_WHAT IS REQUIRED_.
Change "safe haven" to "refuge" in the material, starting at its first line and ending at the line that contains "approach when it", and leave everything else as it stands. Give back only those lines.

|---|

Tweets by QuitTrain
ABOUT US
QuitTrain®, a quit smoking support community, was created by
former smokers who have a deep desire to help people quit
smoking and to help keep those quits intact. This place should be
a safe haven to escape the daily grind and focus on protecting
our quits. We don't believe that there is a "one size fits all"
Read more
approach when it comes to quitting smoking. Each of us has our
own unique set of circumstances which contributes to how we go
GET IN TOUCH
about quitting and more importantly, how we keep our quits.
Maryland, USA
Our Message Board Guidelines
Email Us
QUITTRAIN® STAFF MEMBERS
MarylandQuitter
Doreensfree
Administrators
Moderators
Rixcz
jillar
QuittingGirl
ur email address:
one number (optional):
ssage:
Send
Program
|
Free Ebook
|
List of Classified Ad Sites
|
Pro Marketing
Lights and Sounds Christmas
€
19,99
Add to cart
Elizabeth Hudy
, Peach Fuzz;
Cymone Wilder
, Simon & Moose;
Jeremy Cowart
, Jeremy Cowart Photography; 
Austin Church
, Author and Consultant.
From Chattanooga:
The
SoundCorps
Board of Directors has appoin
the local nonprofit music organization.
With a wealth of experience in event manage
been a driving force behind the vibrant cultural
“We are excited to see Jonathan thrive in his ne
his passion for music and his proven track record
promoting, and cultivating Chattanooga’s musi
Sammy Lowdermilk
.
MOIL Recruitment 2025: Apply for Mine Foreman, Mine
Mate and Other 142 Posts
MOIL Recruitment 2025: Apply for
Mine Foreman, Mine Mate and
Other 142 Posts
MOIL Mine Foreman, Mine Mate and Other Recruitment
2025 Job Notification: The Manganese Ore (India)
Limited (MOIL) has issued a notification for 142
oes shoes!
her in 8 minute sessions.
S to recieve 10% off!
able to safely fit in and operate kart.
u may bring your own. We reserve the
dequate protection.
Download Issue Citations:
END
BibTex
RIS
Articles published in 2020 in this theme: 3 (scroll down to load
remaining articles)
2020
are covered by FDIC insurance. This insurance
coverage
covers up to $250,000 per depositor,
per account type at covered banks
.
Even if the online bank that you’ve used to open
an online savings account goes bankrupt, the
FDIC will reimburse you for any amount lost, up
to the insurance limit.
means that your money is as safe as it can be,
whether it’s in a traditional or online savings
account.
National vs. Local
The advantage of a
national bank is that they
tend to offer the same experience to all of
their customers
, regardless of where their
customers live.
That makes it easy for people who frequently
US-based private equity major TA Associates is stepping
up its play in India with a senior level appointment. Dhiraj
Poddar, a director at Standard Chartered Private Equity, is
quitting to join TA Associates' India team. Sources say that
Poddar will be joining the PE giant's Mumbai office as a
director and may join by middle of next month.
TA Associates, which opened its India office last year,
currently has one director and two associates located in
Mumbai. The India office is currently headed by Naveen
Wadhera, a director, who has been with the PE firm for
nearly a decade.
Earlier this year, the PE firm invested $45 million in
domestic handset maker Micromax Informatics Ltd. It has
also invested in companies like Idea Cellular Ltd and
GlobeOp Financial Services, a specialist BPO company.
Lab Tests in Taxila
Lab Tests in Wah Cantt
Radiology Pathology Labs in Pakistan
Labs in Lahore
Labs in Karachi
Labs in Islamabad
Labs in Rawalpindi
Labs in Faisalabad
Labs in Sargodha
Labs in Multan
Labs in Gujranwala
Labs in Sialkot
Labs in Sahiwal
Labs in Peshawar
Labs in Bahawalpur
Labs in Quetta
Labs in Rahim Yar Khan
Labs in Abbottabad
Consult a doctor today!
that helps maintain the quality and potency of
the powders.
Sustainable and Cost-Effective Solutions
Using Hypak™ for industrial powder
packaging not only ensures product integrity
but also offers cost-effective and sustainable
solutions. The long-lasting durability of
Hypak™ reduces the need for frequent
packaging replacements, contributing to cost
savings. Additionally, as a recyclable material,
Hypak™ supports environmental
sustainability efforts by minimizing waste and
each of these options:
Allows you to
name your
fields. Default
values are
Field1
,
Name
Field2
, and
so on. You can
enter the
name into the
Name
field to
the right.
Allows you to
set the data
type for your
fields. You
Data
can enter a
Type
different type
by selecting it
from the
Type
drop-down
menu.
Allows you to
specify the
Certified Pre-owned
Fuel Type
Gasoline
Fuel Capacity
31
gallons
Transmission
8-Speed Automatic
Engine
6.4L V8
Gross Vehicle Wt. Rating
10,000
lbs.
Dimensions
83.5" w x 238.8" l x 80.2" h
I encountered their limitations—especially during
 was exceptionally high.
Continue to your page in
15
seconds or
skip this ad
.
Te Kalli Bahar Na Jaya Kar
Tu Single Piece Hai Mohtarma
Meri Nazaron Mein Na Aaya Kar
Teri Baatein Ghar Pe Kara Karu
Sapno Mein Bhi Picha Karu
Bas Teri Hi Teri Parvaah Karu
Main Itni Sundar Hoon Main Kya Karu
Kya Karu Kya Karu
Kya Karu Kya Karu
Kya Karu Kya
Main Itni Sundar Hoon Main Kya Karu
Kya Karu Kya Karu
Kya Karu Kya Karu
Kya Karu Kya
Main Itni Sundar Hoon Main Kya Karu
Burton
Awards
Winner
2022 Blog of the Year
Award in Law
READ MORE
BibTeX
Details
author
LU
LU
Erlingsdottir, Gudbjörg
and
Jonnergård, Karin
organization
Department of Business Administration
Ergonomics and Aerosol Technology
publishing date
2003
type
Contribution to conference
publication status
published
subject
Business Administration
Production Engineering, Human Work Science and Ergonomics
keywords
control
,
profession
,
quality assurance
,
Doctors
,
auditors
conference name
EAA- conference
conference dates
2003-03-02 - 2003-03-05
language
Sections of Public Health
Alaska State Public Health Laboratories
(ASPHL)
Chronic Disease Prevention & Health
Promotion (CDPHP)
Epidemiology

|---|

_ANSWER AREA_.
Tweets by QuitTrain
ABOUT US
QuitTrain®, a quit smoking support community, was created by
former smokers who have a deep desire to help people quit
smoking and to help keep those quits intact. This place should be
a refuge to escape the daily grind and focus on protecting
our quits. We don't believe that there is a "one size fits all"
Read more
approach when it comes to quitting smoking. Each of us has our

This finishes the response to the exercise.